§ **WORK INSTRUCTION 1**
In the notes on database partitioning, what is the approach of querying a partitioned database by reading across several different partitions called?

Partitioning by database secondary indexes

  • Def: A secondary index usually doesn't identify a record uniquely but rather is a way of searching for occurrences of a particular value: find all actions by user 123, find all articles containing the word hogwash.

Partitioning secondary indexes by document

  • Def: Each partition maintains its own secondary indexes, covering only the documents in that partition. (Local index)

    • Whenever you write to the database - to add, remove, or update a document - you only need to deal with the partition contains the document ID that you are writing.

    • Reading from a document partitioned index requires span across several different partitions. This approach to querying a partitioned database is known as scatter/gather, which can make read queries quite expensive.

Partitioning secondary indexes by term

  • Def: A global index which covers data in all partitions.

    • Reads are more efficient. Rather than doing scatter/gather over all partitions, a client only needs to make a request to the partition containing the term that it wants.

    • Writes are slower and more complicated because a write to a single document may now affect multiple partitions of the index. Furthermore, in the ideal world, the index would always be up to date, and every document written to the database would immediately be reflected in the index. However, in a term-partitioned index, that would require a distributed transaction across all partitions affected by a write.

Rebalancing strategies

Fixed number of partitions

  • Def: Create many more partitions than there are nodes and assign several partitions to each node. When a node is added to the cluster, the new node can steal a few partitions from every existing node until partitions are fairly distributed once again.

  • Pros/Cons: This approach is widely used in Riak, ElasticSearch, Couchbase and Voldemort. Choosing the right number of partitions is difficult if the total size of the dataset is highly variable. Since each partition contains a fixed fraction of the total data, the size of each partition grows proportionally to the total amount of the data in the cluster.

    • If partitions are very large, rebalancing and recovery from node failures become expensive.

    • If partitions are too small, they incur too much overhead.

Dynamic partitioning

  • Def: When a partition grows to exceed a configured size, it is split into two partitions so that approximately half of the data ends up on each side of the split. Conversely, if lots of data is deleted and a partition shrinks below some threshold, it could merge with an adjacent partition.

  • Tradeoffs

    • Pros: The number of partitions adapts to the total data volume.

§ **SUPPLIED ENTRIES**
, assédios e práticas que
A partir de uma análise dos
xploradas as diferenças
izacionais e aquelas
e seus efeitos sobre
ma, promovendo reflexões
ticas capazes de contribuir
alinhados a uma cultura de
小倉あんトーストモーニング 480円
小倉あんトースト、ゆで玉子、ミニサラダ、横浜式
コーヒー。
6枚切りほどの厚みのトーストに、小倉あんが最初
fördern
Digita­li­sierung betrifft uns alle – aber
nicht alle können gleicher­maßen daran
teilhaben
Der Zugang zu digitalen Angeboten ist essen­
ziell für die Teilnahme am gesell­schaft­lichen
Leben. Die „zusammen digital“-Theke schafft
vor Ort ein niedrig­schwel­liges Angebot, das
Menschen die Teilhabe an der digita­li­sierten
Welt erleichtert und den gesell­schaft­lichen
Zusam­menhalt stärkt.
==
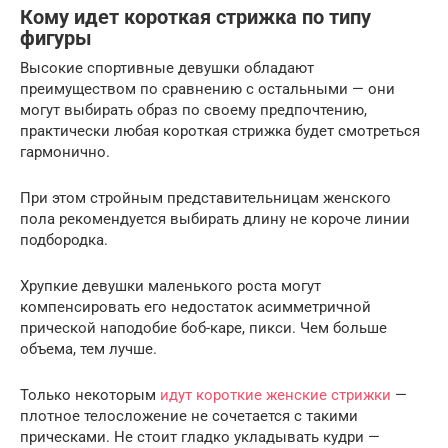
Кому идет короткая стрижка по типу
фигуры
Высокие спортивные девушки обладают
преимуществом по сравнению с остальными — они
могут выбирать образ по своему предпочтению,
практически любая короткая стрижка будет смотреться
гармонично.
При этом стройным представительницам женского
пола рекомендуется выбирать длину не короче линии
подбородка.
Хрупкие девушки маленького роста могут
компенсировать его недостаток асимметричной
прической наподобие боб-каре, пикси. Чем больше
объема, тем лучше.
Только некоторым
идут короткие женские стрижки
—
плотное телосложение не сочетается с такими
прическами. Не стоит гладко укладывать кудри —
* * *
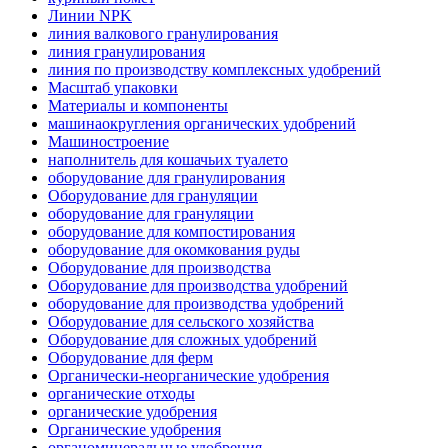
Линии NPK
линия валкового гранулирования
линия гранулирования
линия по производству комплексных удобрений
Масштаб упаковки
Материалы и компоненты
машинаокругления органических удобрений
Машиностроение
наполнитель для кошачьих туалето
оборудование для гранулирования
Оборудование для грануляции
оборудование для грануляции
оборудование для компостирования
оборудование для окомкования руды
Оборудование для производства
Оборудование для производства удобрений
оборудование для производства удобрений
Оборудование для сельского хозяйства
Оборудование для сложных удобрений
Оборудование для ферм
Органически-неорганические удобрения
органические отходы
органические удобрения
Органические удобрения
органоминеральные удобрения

§ **WORK INSTRUCTION 2**
Identify every line of the entries that contains the word "грануляции".

§ **WRITTEN REPLY 1**
Scatter/gather.

§ **WRITTEN REPLY 2**
Оборудование для грануляции
оборудование для грануляции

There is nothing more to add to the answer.